--- TO-DO ITEM ---
Reproduce the text read from every one of the records below line for line, word for word. Leave the pictures out of your answer.

___ SUPPLIED DATA ___

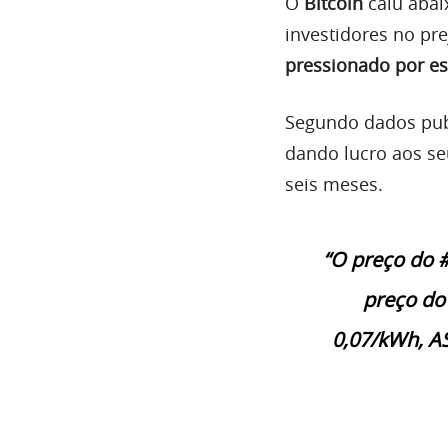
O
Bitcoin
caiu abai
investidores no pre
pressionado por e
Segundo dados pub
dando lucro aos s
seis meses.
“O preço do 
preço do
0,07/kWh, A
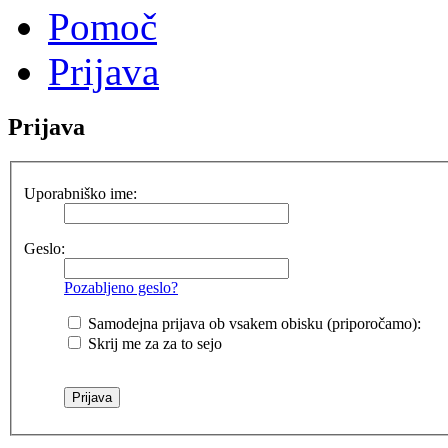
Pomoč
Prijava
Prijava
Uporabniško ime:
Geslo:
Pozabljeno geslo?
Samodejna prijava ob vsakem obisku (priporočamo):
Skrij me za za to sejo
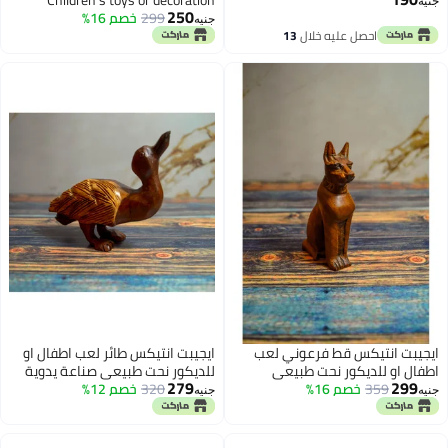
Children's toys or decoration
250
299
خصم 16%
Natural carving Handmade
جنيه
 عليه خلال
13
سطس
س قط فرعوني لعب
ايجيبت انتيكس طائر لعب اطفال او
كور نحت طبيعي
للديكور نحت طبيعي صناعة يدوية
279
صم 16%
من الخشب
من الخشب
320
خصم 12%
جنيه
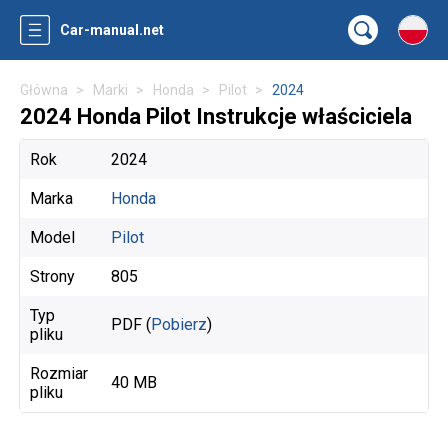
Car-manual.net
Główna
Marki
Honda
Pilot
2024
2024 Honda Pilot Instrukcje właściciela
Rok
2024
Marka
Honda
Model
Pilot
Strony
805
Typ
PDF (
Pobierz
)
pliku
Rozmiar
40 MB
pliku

___

--- FINAL ANSWER ---
O
Bitcoin
caiu abai
investidores no pre
pressionado por e
Segundo dados pub
dando lucro aos s
seis meses.
“O preço do 
preço do
0,07/kWh, A
Pomoč
Prijava
Prijava
Uporabniško ime:
Geslo:
Pozabljeno geslo?
Samodejna prijava ob vsakem obisku (priporočamo):
Skrij me za za to sejo
Children's toys or decoration
250
299
خصم 16%
Natural carving Handmade
جنيه
 عليه خلال
13
سطس
س قط فرعوني لعب
ايجيبت انتيكس طائر لعب اطفال او
كور نحت طبيعي
للديكور نحت طبيعي صناعة يدوية
279
صم 16%
من الخشب
من الخشب
320
خصم 12%
جنيه
Car-manual.net
Główna
Marki
Honda
Pilot
2024
2024 Honda Pilot Instrukcje właściciela
Rok
2024
Marka
Honda
Model
Pilot
Strony
805
Typ
PDF (
Pobierz
)
pliku
Rozmiar
40 MB
pliku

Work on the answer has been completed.